The Vindicator was in competition with all the newspapers in Ohio.
April 25, 1976
“An Appropriate Honor – A modest man, William F. Maag Jr. wanted no honor or glory. His greatest concerns aside from his family and The Vindicator were Youngstown, the welfare of its citizens and education of its children. Certainly it never occurred to him that Youngstown State University would give his name to its great library.” The dedication of the $6 million William F. Maag Library in May 1976 was emblematic of The Vindicator’s long-standing relationship with Youngstown State. The library was opened to student use on Jan. 1, 1976.
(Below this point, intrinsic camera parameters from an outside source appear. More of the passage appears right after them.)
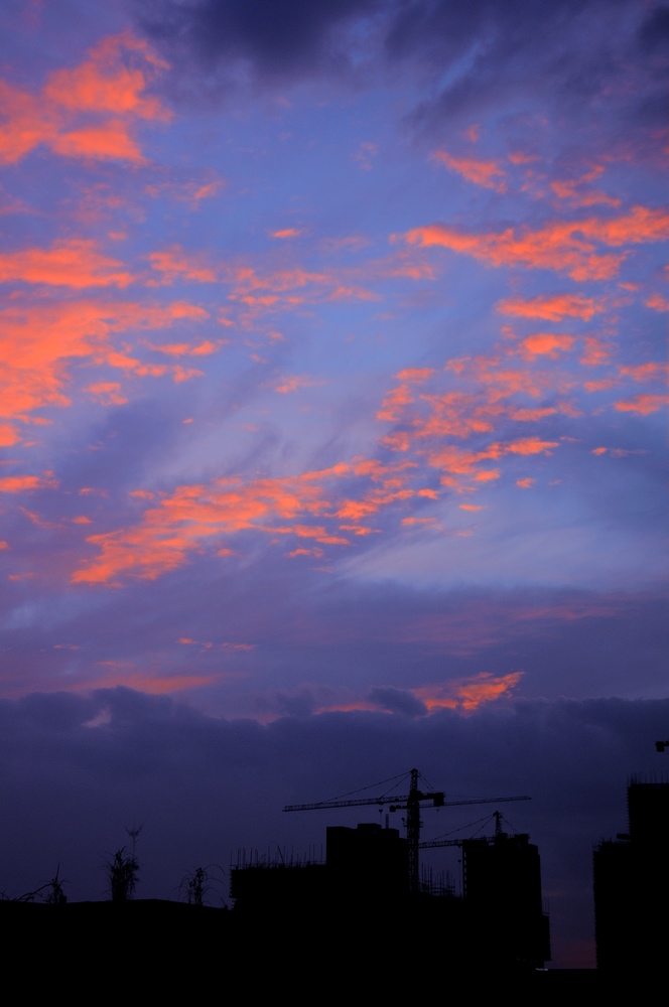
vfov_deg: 30.5
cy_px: 504
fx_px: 1845
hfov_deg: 20.6
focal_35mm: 66
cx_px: 334
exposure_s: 1/30
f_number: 5.6
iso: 400
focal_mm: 44
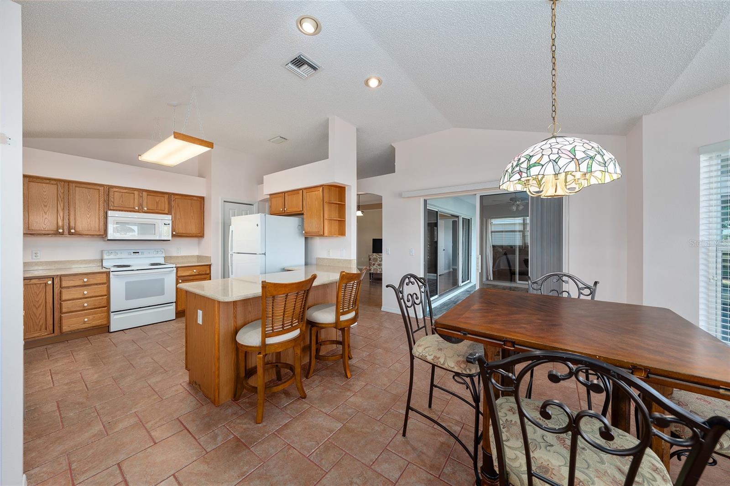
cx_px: 365
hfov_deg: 108.3
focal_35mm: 13
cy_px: 243
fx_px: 264
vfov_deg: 85.4
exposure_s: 1/6
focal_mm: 13
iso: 125
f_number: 7.1
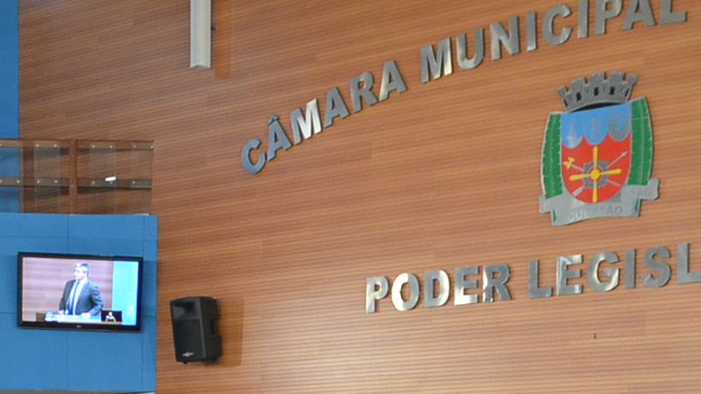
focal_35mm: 85
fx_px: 1580
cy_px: 629
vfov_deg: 13.3
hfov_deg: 24.9
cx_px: 254
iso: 1250
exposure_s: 1/80
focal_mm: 18
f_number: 3.5
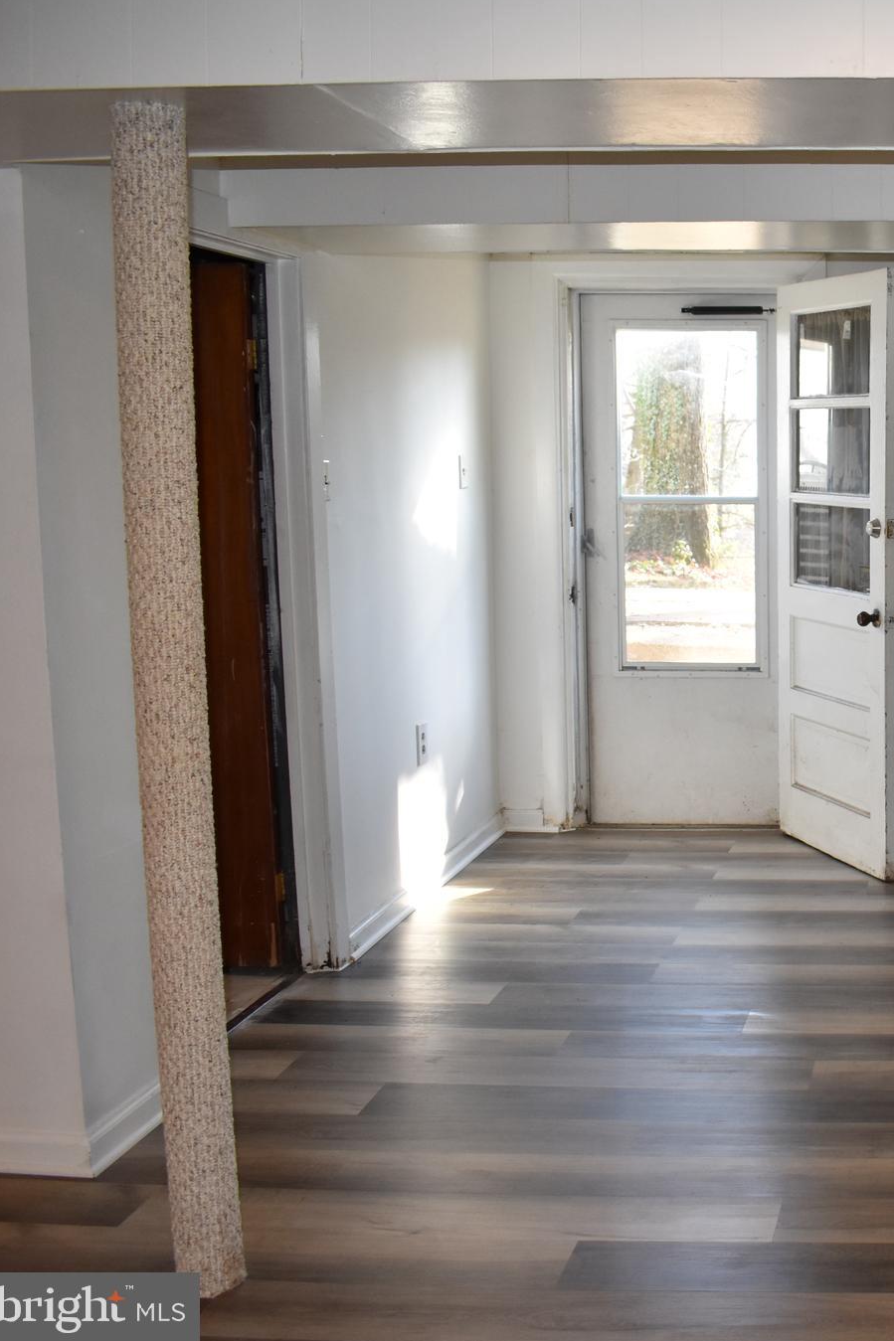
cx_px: 997
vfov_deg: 47.4
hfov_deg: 29.3
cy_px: 667
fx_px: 1528
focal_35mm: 41
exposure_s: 1/200
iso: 800
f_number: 5
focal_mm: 18
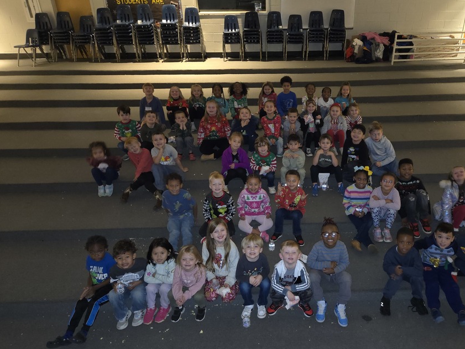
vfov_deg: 49.7
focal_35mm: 28
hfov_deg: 62.9
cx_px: 279
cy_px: 191
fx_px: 376
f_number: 1.8
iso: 500
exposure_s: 1/12
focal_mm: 5.4
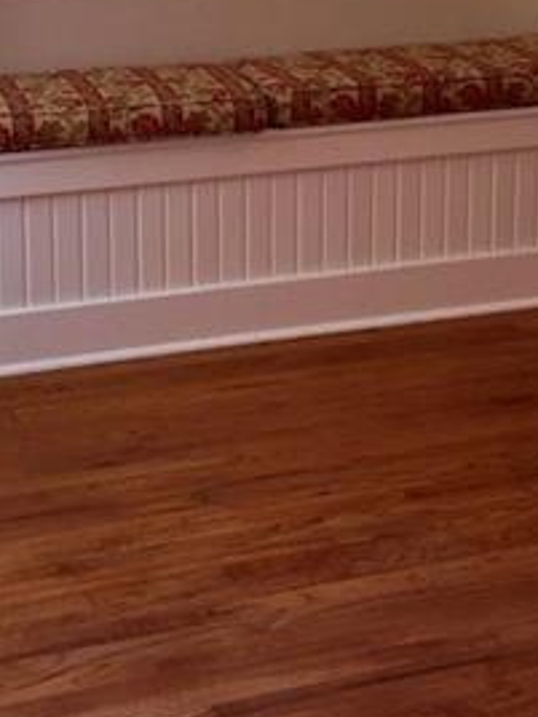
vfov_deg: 22.9
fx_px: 1720
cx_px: 254
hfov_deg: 17.8
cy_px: 45
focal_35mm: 83
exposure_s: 1/30
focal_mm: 4.15
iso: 50
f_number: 2.2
Few institutions in the Mahoning Valley can boast of a longer, more enduring and influential legacy than the 150-year-old Vindicator. But the Canfield Fair certainly ranks among those chosen few. This year’s 173rd annual Mahoning County Agricultural Exhibition continues through Monday. Over those years, this paper has become virtually synonymous with the largest county fair in the Buckeye State and one of the largest fairs – period – in the United States. And for good reason. Over those 15 decades, we have recognized the sterling value of the fair in emphasizing the important but often understated role of agriculture to our community’s livelihood. We have also supported initiative after initiative after initiative to make the sprawling exhibition even bigger, better and “something to crow about,” as the fair slogan so aptly puts it. The closing paragraph of the 1949 editorial heralding the start of the 104th Canfield Fair remains every bit as true today – 70 years later: “On the Canfield midway for the next five days, city and country people alike will find entertainment to suit their tastes from the ice and vaudeville shows to horse races. That is the magic of the fair, a mixture of farm and fun to brighten the day of all who attend.” Long live the Canfield Fair!
June 17, 1983
“Traficant Acquitted – The accused is presumped innocent until proven guilty beyond a reasonable doubt. That basic principle is what saved Sheriff James Traficant from conviction for accepting a bribe and evading taxes.” That editorial was the newspaper’s opening salvo against Traficant that grew in intensity through his term as Mahoning County sheriff, his 17 years as a member of the U.S. House of Representatives and his seven-plus years in federal prison. The newspaper never endorsed Traficant while he served in Congress and when he ran for president. The Vindicator’s editorial position was unwavering: Traficant was not to be trusted. His failure to win this newspaper’s support became a rallying cry for his legions of supporters.
When Republican Gov. John R. Kasich signed into law House Bill 70, which was approved by the Ohio General Assembly with Republican votes only and which struck at the root of the persistently failing Youngstown City Schools, it marked the beginning of an aggressive editorial campaign by The Vindicator to ensure that all the provisions of the law were embraced. Indeed, we took on the elected school board, the local and state teachers unions and special interests determined to hold on to the failed policies of the past. The so-called Youngstown Plan turned the governance and operation of the academically challenged Youngstown district on its head. We have been harshly criticized for applauding the replacement of the school board with a special academic distress commission and for the appointment of a chief executive officer to take the place of the superintendent. We argued time and again that HB70 was the urban school district’s last chance for survival. And we’ve made the following point on numerous occasions: Youngstown’s children must be given a chance to succeed academically.